By Joanne Cleaver
The gender gap is a credibility gap.
That’s the real reason why few women make it to top leadership, at companies, nonprofits and just about anywhere else.
Last week, a Lean In/McKinsey & Co. report, “Women in the Workplace 2015,” reiterated the same statistics as reports released year after year by Catalyst, the U.S. Bureau of Labor Statistics and various women’s groups, and offered a familiar analysis: Women start strong and fade fast; they have ambitions to reach the top but don’t get there.
Repeating the same numbers over and over is not inspiring change.
What will it take?
I got a glimpse of what works a few months ago, while sitting on the sidelines of a meeting of a hundred women at a New York accounting firm. The women were all in the room for an update from the leaders of their women’s initiative (a program intended to coach women through career advancement with the aim of retaining them to partnership). The managing partner of the office, a man, was there too.
After a cheerful summary of new programs and opportunities was delivered by the manager of the women’s initiative, the floor opened for questions.
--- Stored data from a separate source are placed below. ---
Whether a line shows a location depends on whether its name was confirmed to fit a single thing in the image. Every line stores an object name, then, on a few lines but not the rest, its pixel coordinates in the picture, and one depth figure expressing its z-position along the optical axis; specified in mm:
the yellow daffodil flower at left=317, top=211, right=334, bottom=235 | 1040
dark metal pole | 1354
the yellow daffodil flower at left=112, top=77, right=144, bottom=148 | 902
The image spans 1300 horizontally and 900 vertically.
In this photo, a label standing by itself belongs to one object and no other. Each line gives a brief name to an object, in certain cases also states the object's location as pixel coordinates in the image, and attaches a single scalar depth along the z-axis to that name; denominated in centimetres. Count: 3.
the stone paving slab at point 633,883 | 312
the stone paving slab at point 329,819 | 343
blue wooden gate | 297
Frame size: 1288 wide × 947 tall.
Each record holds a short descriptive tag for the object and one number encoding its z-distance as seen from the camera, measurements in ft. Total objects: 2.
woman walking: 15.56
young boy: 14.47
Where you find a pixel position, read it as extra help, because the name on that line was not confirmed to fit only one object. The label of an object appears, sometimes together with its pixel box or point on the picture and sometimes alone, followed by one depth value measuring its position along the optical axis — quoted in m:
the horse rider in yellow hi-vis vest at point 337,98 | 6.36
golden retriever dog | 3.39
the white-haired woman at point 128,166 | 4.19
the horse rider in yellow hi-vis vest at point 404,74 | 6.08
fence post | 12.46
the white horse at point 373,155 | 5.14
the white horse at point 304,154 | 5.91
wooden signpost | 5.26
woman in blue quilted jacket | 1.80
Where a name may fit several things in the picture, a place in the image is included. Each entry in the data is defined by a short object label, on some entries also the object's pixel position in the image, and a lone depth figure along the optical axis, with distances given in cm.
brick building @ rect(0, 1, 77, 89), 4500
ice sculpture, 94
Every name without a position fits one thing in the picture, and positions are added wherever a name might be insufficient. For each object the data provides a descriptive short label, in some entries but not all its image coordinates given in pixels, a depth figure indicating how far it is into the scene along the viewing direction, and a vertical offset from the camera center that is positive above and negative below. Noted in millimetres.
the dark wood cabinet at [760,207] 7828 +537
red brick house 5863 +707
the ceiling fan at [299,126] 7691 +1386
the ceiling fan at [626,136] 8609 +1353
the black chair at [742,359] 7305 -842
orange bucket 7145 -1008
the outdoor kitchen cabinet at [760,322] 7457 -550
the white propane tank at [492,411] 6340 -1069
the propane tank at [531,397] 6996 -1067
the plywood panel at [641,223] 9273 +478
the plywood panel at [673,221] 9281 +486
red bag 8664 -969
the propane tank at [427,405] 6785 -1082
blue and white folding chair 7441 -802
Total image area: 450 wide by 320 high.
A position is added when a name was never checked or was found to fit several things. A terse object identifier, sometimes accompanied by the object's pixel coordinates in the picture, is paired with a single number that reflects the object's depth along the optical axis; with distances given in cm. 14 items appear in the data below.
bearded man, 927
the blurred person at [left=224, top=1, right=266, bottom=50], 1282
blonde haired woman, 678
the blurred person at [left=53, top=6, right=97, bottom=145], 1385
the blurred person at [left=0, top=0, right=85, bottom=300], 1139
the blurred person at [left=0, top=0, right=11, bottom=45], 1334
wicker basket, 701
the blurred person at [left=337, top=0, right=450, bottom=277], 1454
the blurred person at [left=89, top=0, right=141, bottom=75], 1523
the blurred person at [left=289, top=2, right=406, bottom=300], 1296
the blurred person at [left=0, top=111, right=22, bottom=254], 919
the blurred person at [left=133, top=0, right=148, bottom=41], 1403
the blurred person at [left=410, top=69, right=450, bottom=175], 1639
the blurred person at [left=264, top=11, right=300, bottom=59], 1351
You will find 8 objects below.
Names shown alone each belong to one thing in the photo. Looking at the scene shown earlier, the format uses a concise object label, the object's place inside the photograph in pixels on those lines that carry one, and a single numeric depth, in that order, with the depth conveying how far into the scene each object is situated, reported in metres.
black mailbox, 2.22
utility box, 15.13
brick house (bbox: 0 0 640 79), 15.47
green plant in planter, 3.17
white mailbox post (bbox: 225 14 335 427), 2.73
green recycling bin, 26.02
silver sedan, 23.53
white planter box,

A hand shot up and the owner of that hand, a middle-aged woman, stood up.
“I keep hearing about the pay gap,” she said. Her voice wavered at first, but steadied as she continued. “Movie stars are talking about it. The industry is talking about it. But we don’t hear anything from … ” and she looked straight at the managing partner, “you.”
It was graveyard-quiet in the room.
She went on. “I don’t want to know what anybody else makes. But I do want to be sure that I’m making the same, especially considering that I’ve been here for 15 years. So what are you doing about that? How do I know that we women are being paid fairly?”